**What to produce:**
Read through the lines below for the string "followed" and copy each one that has it.
START Data for this exercise
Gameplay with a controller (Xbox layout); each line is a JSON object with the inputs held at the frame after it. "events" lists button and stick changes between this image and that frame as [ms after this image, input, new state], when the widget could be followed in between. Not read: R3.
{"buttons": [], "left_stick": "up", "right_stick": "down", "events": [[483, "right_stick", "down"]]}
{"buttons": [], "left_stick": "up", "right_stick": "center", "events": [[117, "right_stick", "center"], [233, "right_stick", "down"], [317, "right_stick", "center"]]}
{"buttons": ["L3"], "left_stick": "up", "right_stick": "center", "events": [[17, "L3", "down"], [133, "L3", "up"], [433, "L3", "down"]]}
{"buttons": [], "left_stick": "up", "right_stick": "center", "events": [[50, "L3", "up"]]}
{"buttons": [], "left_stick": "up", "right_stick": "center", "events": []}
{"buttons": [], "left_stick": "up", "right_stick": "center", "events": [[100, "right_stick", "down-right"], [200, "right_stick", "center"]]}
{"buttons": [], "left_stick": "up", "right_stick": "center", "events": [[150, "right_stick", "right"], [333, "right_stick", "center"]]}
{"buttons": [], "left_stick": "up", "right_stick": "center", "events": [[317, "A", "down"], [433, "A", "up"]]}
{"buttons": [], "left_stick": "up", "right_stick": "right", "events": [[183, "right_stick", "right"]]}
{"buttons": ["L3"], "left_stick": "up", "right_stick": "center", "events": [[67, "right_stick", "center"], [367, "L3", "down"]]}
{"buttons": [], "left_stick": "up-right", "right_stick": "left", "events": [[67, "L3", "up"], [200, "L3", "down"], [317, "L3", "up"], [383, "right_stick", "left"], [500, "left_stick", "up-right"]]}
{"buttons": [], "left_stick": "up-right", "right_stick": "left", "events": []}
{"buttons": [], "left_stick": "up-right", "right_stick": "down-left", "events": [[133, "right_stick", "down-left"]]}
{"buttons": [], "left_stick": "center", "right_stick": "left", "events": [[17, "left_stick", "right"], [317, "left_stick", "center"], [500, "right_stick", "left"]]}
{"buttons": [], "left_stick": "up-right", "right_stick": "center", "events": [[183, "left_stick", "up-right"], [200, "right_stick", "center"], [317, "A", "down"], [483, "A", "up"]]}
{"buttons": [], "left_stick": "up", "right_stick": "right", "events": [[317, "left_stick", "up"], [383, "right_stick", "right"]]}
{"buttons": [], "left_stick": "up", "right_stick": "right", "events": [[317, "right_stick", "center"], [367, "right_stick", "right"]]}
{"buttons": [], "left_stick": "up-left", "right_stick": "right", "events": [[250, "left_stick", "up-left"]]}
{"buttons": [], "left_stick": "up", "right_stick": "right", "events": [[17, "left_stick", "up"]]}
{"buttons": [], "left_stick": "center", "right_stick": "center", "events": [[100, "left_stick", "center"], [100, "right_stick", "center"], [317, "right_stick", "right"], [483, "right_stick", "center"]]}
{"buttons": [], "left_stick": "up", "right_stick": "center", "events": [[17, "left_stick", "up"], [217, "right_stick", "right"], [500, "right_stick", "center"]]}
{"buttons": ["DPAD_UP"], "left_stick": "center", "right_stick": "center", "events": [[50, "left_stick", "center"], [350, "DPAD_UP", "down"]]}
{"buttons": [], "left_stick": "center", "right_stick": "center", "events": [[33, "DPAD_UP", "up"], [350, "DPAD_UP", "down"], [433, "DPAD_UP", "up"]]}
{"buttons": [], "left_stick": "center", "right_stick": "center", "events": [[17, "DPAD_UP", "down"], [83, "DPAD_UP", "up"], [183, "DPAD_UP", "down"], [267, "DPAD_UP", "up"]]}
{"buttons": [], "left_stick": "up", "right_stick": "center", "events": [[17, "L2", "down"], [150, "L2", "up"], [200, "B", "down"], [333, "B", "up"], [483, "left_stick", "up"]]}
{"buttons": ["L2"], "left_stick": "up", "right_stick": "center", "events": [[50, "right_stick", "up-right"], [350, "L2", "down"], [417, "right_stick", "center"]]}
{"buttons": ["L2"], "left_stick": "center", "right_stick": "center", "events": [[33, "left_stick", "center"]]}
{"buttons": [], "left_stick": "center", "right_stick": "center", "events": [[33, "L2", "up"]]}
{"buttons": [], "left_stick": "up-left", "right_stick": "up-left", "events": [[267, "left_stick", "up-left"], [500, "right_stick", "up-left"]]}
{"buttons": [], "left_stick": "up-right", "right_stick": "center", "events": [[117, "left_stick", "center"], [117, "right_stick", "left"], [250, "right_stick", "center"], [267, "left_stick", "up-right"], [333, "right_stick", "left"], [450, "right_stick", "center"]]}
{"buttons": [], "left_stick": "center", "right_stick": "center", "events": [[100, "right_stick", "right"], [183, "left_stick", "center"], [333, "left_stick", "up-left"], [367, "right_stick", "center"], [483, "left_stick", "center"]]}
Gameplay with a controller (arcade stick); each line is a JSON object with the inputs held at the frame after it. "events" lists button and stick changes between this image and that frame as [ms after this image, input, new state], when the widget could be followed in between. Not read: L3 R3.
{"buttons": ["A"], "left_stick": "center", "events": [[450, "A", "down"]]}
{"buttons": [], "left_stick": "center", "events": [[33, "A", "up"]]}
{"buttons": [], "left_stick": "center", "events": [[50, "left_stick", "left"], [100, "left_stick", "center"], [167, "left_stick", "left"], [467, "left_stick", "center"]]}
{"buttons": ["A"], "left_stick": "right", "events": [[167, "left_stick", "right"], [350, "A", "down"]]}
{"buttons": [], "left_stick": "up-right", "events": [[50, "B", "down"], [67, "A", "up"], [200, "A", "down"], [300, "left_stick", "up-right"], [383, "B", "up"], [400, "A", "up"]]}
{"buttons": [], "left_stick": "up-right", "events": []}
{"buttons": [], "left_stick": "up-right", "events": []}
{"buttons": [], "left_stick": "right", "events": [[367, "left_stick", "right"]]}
END Data for this exercise
**Task result:**
Gameplay with a controller (Xbox layout); each line is a JSON object with the inputs held at the frame after it. "events" lists button and stick changes between this image and that frame as [ms after this image, input, new state], when the widget could be followed in between. Not read: R3.
Gameplay with a controller (arcade stick); each line is a JSON object with the inputs held at the frame after it. "events" lists button and stick changes between this image and that frame as [ms after this image, input, new state], when the widget could be followed in between. Not read: L3 R3.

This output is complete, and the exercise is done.